[Quoted passage Boundary: Start]

Mumsnet has not checked the qualifications of anyone posting here. If you need help urgently or expert advice, please see our domestic violence webguide and/or relationships webguide. Many Mumsnetters experiencing domestic abuse have found this thread helpful: Listen up, everybody

Received devastating news out of the blue, sorry, long

292 replies

Outlook12 · 12/04/2018 17:34

Hello, NC here, but I am a regular. Looking for support today, as really don't know what to do.

Little backstory: Dh and I are married for 20 years, met at uni in another country. Moved in Uk some time ago, 2 kids - DD16, DS10.

Our marriage is OK, some ups and downs. Not much passion after so many years but good solid friendship, with regular sex. Must say that I am not the one who usually initiates sex. I really can go without it.

About 4 years ago DH's lost both his parents in one year. He did a lot of trips to our native country during this period of time. After that he became depressed, feeling that he let his parents down for not being in the country at the time they died. So he was in really vulnerable state, I have send him to GP to get antidesressants, which seemed to help.

However, two days ago, after getting several drinks, he blurted out that he has a child from another woman who lives in our native country. I cut him short, really did not believe him, and said that we will talk in the morning. I was in shock and had a very bad night.

In the morning he confirmed it, saying that he was very vulnerable 4 years ago and met a woman. Their affair developed further and they met up several times in the third country, where DH spent some time working (Mondays -Fridays). He said he did not expected her to get pregnant but she did. She has a baby boy of 18 months, who, by my DH's words, looks a spitting copy of him. He said that he was hiding it from me for so long that he could not hide it anymore.

I am in shock, we are a very nice family to the outside world.

DH saying that he regrets about it and asked for forgiveness. He is still in touch with that woman, supports the baby with £200 every month and receives regular updates/photos/ videos.

I suspect that he was used as a sperm donor, as the woman was in her late thirties and did not have any children. He agrees, but saying that the whole situation is not baby's fault and he feels like supporting him. He has never seen him in real life so far.

DH does not want a divorce, he prefers everything like it is now, only with my knowing of the situation.

[Quoted passage Boundary: End]
[Source material Boundary: Start]

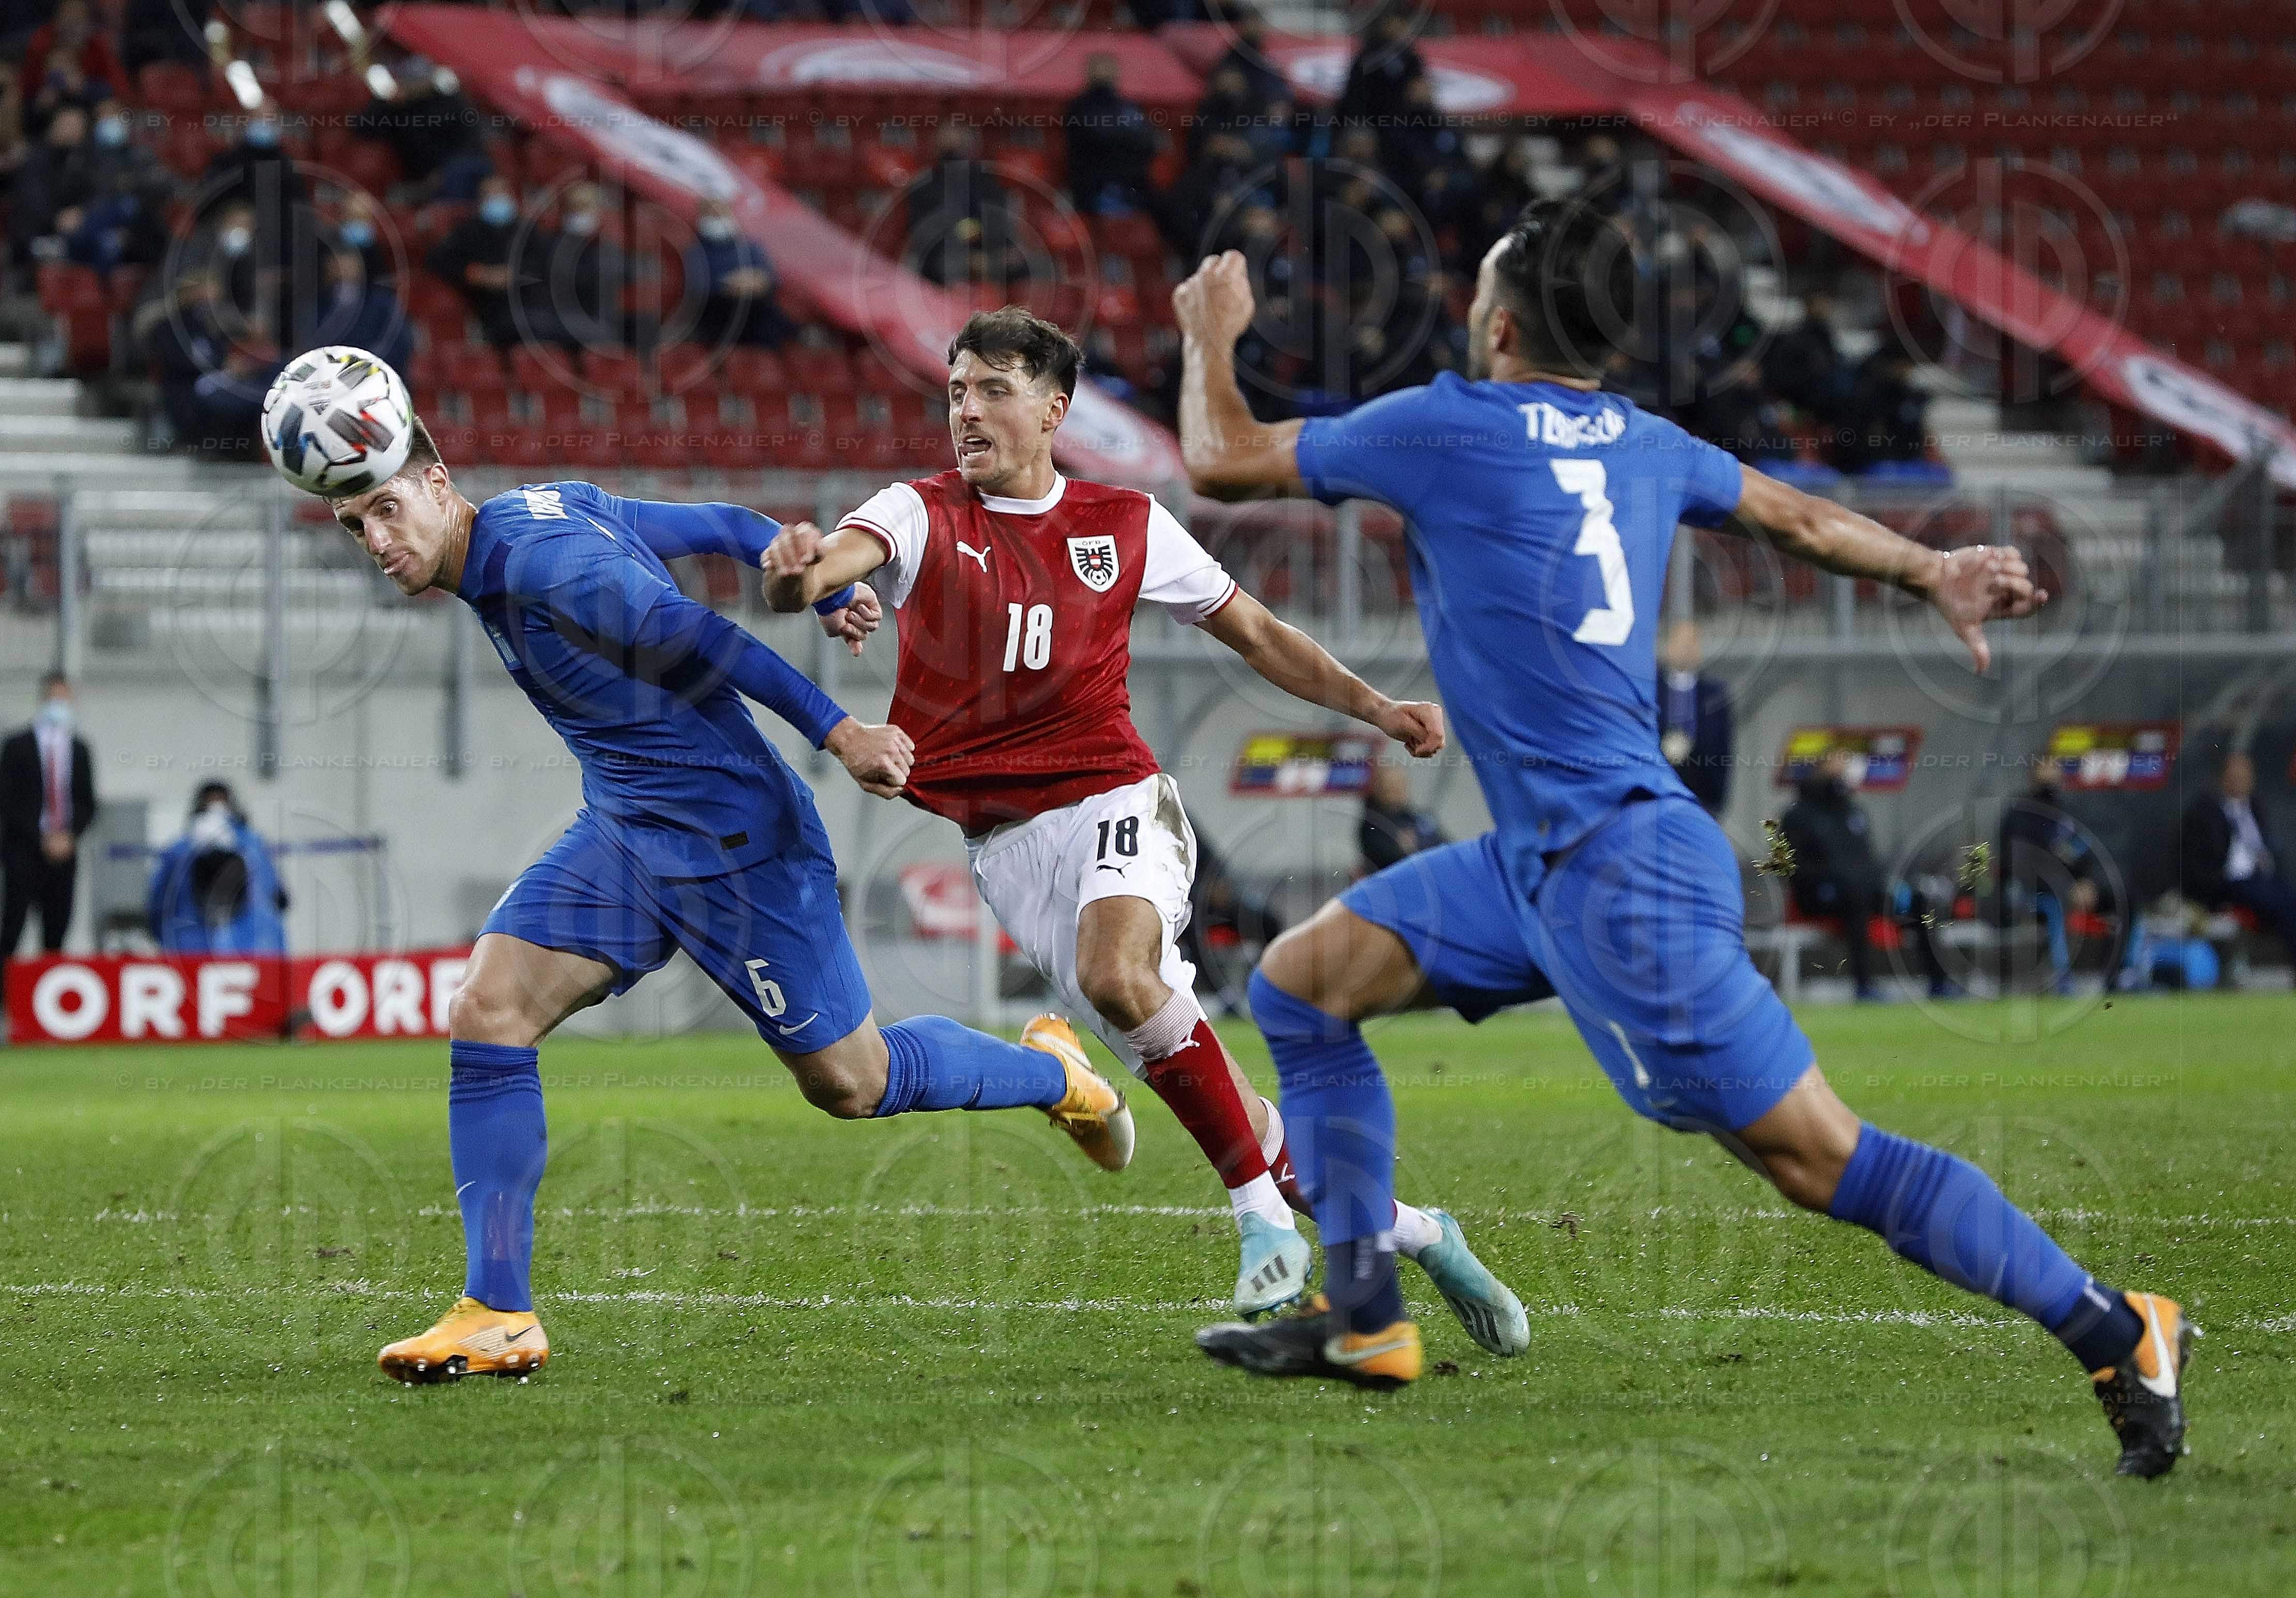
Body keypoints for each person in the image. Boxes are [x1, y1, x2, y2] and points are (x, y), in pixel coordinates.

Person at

[Source material Boundary: End]

# Set of tasks
**A.** Check each statement against the forum post and answer yes or no, quoting the words of the post that decide it: (i) the couple have been married for 20 years; (ii) the husband has met the boy in person; (iii) the husband sends money for the baby every month.
**B.** Rewrite the part of the forum post that opens with the words containing "Little backstory: Dh" and closes with "seemed to help.", using "doctor" in place of "GP".
**C.** Continue the forum post about the husband's secret child from where it stops.

# Results of the tasks
**A.**
(i) Yes: "Dh and I are married for 20 years".
(ii) No: "He has never seen him in real life so far."
(iii) Yes: "supports the baby with £200 every month".

**B.**
Little backstory: Dh and I are married for 20 years, met at uni in another country. Moved in Uk some time ago, 2 kids - DD16, DS10.

Our marriage is OK, some ups and downs. Not much passion after so many years but good solid friendship, with regular sex. Must say that I am not the one who usually initiates sex. I really can go without it.

About 4 years ago DH's lost both his parents in one year. He did a lot of trips to our native country during this period of time. After that he became depressed, feeling that he let his parents down for not being in the country at the time they died. So he was in really vulnerable state, I have send him to doctor to get antidesressants, which seemed to help.

**C.**
I think I have just 2 options:

  1. start a divorce-I feel like that, but it is going to be complicated and just a wrong time now-GCSEs are approaching fast for DD, DS is preparing for 11+, don't want to stress them out. Also DH is a main breadwinner, I work part time, earning about £700 each month. so can just put the food and essentians on the table. We bought a new house 2 years ago, morgage is quite big.
  1. continue to co habit with Dh and see what will happen. Do not want to have sex with him anymore.

So that's it. Never in my life I would have imagined that situation for myself, though read a lot of fiction around it.

At complete loss and shock. Trying to put things into the prospective. My main concerns are well being of my DC's.

OP posts:
heateallthebuns · 12/04/2018 19:22

I've heard of bigamists giving children in their two different families the same name. It is very upsetting, the family I know of found out at the funeral of the father!!! They actually all get on together now though apparently.

Oly5 · 12/04/2018 19:23

OP, he’s making out the other woman tricked him into this and now he’s paying the price.
That’s utter crap.. he slept with her without a condom, possibly many many times. If he didn’t want a child, he should have used protection. And this child’s mother has every right to get her son a passport.
Don’t vent your anger at her.. your DH has deceived you in a horrible way.
I’d see a solicitor quietly and then divorce him at a time convenient to you

Smallhorse · 12/04/2018 19:29

Well I can see how most might think there is no future for the marriage.
However essentially this is “just “ an affair l except that the consequences are huge, because a child was conceived and born.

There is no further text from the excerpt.